Over the last decade, more gold and copper have been found in Ecuador than anywhere else on earth and in recent years the price of gold has skyrocketed. This has led to growing interest in the country from several of the world’s largest mining companies, including BHP, Newcrest, Anglo American, Fortescue, Codelco and First Quantum.
Today, Ecuador only has two large mines in production: the Cóndor-Mirador a USD 1 billion copper mine run by the Ecuadorian-Chinese company; and the USD 692 million Fruta del Norte gold mine, operated by Canada’s Lundin Gold.
An executive at Lundin Gold explains, “Large-scale mining is new for Ecuador, it is not like Peru or Chile. The state is indifferent, they recognise the importance of strategic mining projects but if there is any conflict, they sit on the sidelines.”
“Large-scale mining is new for Ecuador, it is not like Peru or Chile.”
Executive, Lundin Gold
There are many projects in various stages of exploration and environmentalists are growing concerned, citing the rights of nature enshrined in the constitution – even Leonardo Di Carpio has spoken out against mining in Ecuador. At the same time, the country is facing steep economic challenges and the potential income from mining royalties is moving from attractive towards essential.
There is particular concern around the Rio Magdalena project in the Los Cedros Reserve, Imbabura – the municipal government claims that no prior consultation was made before the environmental permit was awarded to ENAMI, Ecuador’s state-owned mining company. If a judicial ruling is ratified by the Constitutional Court, the project could be permanently suspended and put at risk 540 other mining concessions that intersect forests or nature reserves.
A partner at a law firm that has previously worked for Anglo American in Ecuador tells us, “There is a high risk that the Constitutional Court will continue to make decisions that limit mining development. Paradoxically, Ecuadorians cry out for high quality jobs and responsible development. We are close to an exit parade of serious and responsible investors who are only asking for legal security. If big miners are driven out of the country, they will be replaced with illegal mining.”

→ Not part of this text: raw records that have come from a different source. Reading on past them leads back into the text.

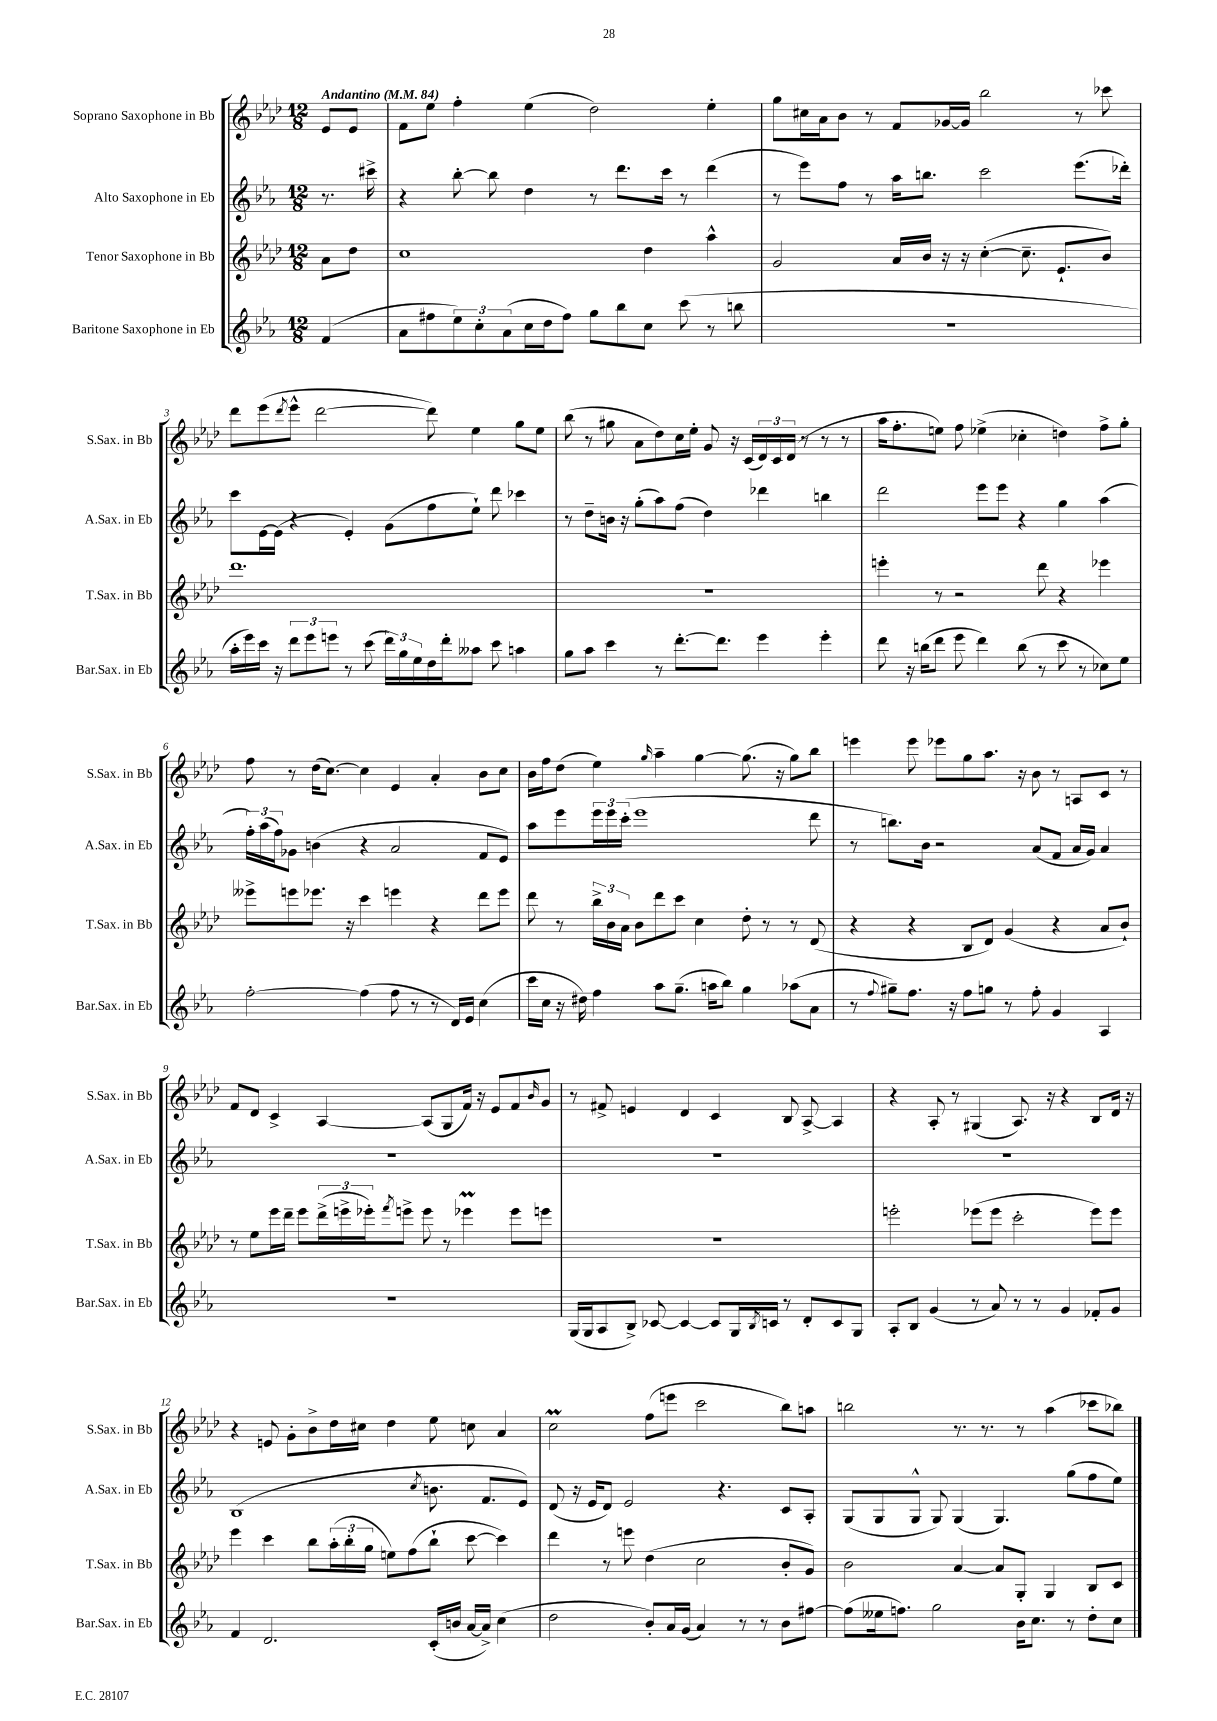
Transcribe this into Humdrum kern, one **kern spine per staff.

**kern	**kern	**kern	**kern
*staff4	*staff3	*staff2	*staff1
*clefG2	*clefG2	*clefG2	*clefG2
*k[b-e-a-]	*k[b-e-a-d-]	*k[b-e-a-]	*k[b-e-a-d-]
*M12/8	*M12/8	*M12/8	*M12/8
*MM84	*MM84	*MM84	*MM84
(4f/	8a-\L	8.r	8e-/L
.	8dd-\J	.	8e-/J
.	.	16ccc#^\	.
=	=	=	=
8a-\L	1cc	4r	8f\L
8ff#\	.	.	8ee-\J
12ee-\)	.	[8bb-'\	4ff'\
12cc'\	.	.	.
.	.	8bb-\]	.
(12a-\	.	.	.
16cc\L	.	4dd\	(4ee-\
16dd\J	.	.	.
8ff#\J)	.	.	.
8gg\L	.	8r	2dd-\)
8bb-\	.	8.ddd\L	.
8cc\J	4dd-\	.	.
.	.	16ccc\Jk	.
(8ccc\	.	8r	.
8r	4aa-^^\	(4ddd\	4ee-'\
8bb\	.	.	.
=	=	=	=
1.r	2g/	8r	8gg\L
.	.	8eee-\L)	16cc#\L
.	.	.	16a-\J
.	.	8ff\J	8b-\J
.	.	8r	8r
.	16a-/LL	16aa-\LK	8f/L
.	16b-/JJ	8.bb\J	.
.	16r	.	[16g-/L
.	16r	.	16g-/]JJ
.	([4cc'\	2ccc\	2bb-\
.	8.cc~\]	.	.
.	8.e-`/L	.	.
.	.	(8.eee-\L	8r
.	8b-/J)	.	8ccc-\
.	.	16ddd-'\Jk)	.
=	=	=	=
16aa-'\LL	1.ddd-	8ccc\L	8ddd-\L
16eee-\)	.	.	.
16ccc\JJ	.	[16e-\L	(8eee-\
16r	.	(16e-\]JJ	.
.	.	.	8qddd-/
12ddd\L	.	4r	8eee-^^\J
12eee-\	.	.	.
.	.	.	[2ddd-\
12eee\J	.	.	.
8r	.	4e-'/)	.
(8ccc\	.	.	.
24ddd\LL)	.	(8g\L	.
24gg\	.	.	.
24ee-\	.	.	.
16dd\	.	8ff\	8ddd-\])
16ddd'\J	.	.	.
8aa--\J	.	8ee-`\J)	4ee-\
8ccc\	.	8ddd\	.
4aa\	.	4ccc-\	8gg\L
.	.	.	8ee-\J
=	=	=	=
8gg\L	1.r	8r	(8bb-\
8aa-\J	.	8dd~\L	8r
4ccc\	.	16b\Jk	8gg#\
.	.	16r	.
.	.	(8gg'\L	8a-\L
8r	.	8aa-\)	8dd-\)
[8.ddd'\L	.	(8ff\J	16cc\L
.	.	.	16ee-'\JJ
.	.	4dd\)	8g/
8.ddd\]J	.	.	.
.	.	.	16r
.	.	.	(16c/LL
4eee-\	.	4ddd-\	24d-/)
.	.	.	24c/
.	.	.	(24d-/JJ
.	.	.	8r
4eee-'\	.	4bb\	8r
.	.	.	8r
=	=	=	=
8ddd\	4eee'\	2ddd\	16aa-\LK
.	.	.	8.ff'\
16r	.	.	.
(16bb\LK	.	.	.
8ddd\J	8r	.	8ee\J)
8eee-\	2r	.	8ff\
4ddd\)	.	8eee-\L	(4ee-^\
.	.	8eee-\J	.
(8bb\	.	4r	4cc-'\
8r	8ddd-\	.	.
8ccc\	4r	4gg\	4dd\)
8r	.	.	.
8cc-\L)	4eee-\	(4aa-\	8ff^\L
8ee-\J	.	.	8gg'\J
=	=	=	=
[2ff'\	8eee--^\L	24ff'\LL)	8ff\
.	.	(24aa-\	.
.	.	24ff\J)	.
.	8eee\	8g-\J	8r
.	8.eee-\J	(4b\	(16dd-\LK
.	.	.	[8.cc\J)
.	16r	.	.
(4ff\]	4ccc\	4r	4cc\]
8ff\	4eee\	2a-/	4e-/
8r	.	.	.
8r	4r	.	4a-'/
16d/LL)	.	.	.
16e-/JJ	.	.	.
(4cc\	8ddd-\L	8f/L	8b-\L
.	8eee\J	8e-/J)	8cc\J
=	=	=	=
16ccc\LL	8ddd-\	8aa-\L	16b-\LL
16cc\JJ	.	.	16ff\J
16r	8r	8eee-\	(8dd-\J
16dd#\)	.	.	.
4ff\	24bb-^\LL	24eee-\L	4ee-\)
.	24b-\	24eee-\	.
.	24a-\JJ	(24ccc'\JJ	.
.	8b-\L	1eee-	.
.	.	.	16qqgg/
8aa-\L	8ddd-\	.	4aa-~\
(8.gg~\J	8ccc\J	.	.
.	4cc\	.	[4gg\
16aa\LK	.	.	.
8bb-\J)	.	.	.
4gg\	8dd-'\	.	(8.gg\]
.	8r	.	.
.	.	.	16r
(8aa-\L	8r	.	8gg\L)
8a-\J	(8d-/	8ddd\	8bb-\J
=	=	=	=
8r	4r	8r	4eee\
8qqff/	.	.	.
8gg#~\L)	.	8.bb\L)	.
8.ff\J	4r	.	8eee\
.	.	16b-\Jk	.
.	.	2r	8eee-\L
16r	.	.	.
8ff\L	8B-/L	.	8gg\
8gg\J	8d-/J)	.	8.aa-\J
8r	(4g/	.	.
.	.	.	16r
8ff'\	.	(8a-/L	8b-\
4g/	4r	8f/J	8r
.	.	16a-/LL	8A/L
.	.	16g/JJ)	.
4A-/	8a-/L	4a-/	8c/J
.	8b-`/J)	.	8r
=	=	=	=
1.r	8r	1.r	8f/L
.	8ee-\L	.	8d-/J
.	16eee-\L	.	4c^/
.	16ddd-~\JJ	.	.
.	8eee-\L	.	.
.	(24ddd-^\L	.	[4A-/
.	24eee^\	.	.
.	24eee-'\J)	.	.
.	8qfff/	.	.
.	8eee^\J	.	.
.	8eee\	.	(8A-/]L
.	8r	.	8G/
.	4eee-\	.	16f/Jk)
.	.	.	16r
.	.	.	8e-/L
.	8eee-\L	.	8f/
.	.	.	16qqb-/
.	8eee\J	.	8g/J
=	=	=	=
(16G/LL	1.r	1.r	8r
16G/J	.	.	.
8A-/	.	.	8f#^/
8B-^/J)	.	.	4e/
[8c-/	.	.	.
4c-/_	.	.	4d-/
8c-/]L	.	.	4c/
16G/L	.	.	.
8qB-/	.	.	.
16c/JJ	.	.	.
8r	.	.	8B-/
8d'/L	.	.	[8A-^/
8c/	.	.	4A-/]
8G/J	.	.	.
=	=	=	=
8A-'/L	2eee'\	1.r	4r
8B-/J	.	.	.
(4g/	.	.	8A-'/
.	.	.	8r
8r	(8eee-\L	.	(4G#/
8a-/)	8eee-\J	.	.
8r	2ccc'\	.	8.A-/)
8r	.	.	.
.	.	.	16r
4g/	.	.	4r
8f-'/L	8eee-\L)	.	8B-/L
8g/J	8eee-\J	.	16d-/Jk
.	.	.	16r
=	=	=	=
4f/	4eee-\	(1B-	4r
2.d/	4ccc\	.	8e/
.	.	.	8g'\L
.	8bb-\L	.	8b-^\
.	(24aa-'\L	.	16dd-\L
.	24bb-'\	.	.
.	.	.	16cc#\JJ
.	24gg\JJ	.	.
.	8ee\L)	.	4dd-\
.	(8ff\	.	.
.	.	8qcc/	.
(16c'/LL	8bb-`\J	8.b\	8ee-\
16b/JJ	.	.	.
[16a-/LL	[8ccc\	.	8cc\
16a-^/]JJ)	.	8.f/L	.
(4cc\	4ccc\])	.	4a-/
.	.	8e-/J)	.
=	=	=	=
2dd\	4ddd-\	(8d/	2cc\
.	.	16r	.
.	.	16e-/LK	.
.	8r	8d/J)	.
.	8eee\	2e-/	.
8b-'/L)	(4dd-\	.	(8ff\L
16a-/L	.	.	8eee\J
(16g/JJ	.	.	.
4a-/)	2cc\	.	2ccc\
.	.	4.r	.
8r	.	.	.
8r	.	.	.
8b-\L	8b-'/L	8c/L	8bb-\L)
[8ff#\J	8g/J)	8A-'/J	8aa\J
=	=	=	=
(8ff#\]L	2b-\	(8G/L	2bb\
16ee--\k	.	8G/	.
8.ff\J)	.	.	.
.	.	8G^^/J	.
2gg\	.	8G/)	.
.	[4a-/	(4G/	8.r
.	.	.	8.r
.	8a-/]L	4.G/)	.
16b-\LK	8G'/J	.	8r
8.cc\J	.	.	.
.	4G/	.	(4aa-\
8r	.	(8gg\L	.
8dd'\L	8B-/L	8ff\	8ccc-\L
8cc\J	8c/J	8ee-\J)	8bb-\J)
==	==	==	==
*-	*-	*-	*-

“There is a high risk that the Constitutional Court will continue to make decisions that limit mining development.”
Partner, Ecuadorian law firm
The coming months and years will be critical to defining Ecuador’s mining future. Will the country embrace the sector and work to ensure high quality and responsible mining projects or will it prioritise the preservation of its natural assets?
The government must come off the sidelines and make these hard decisions – elections are rapidly approaching, perhaps there will be more clarity soon.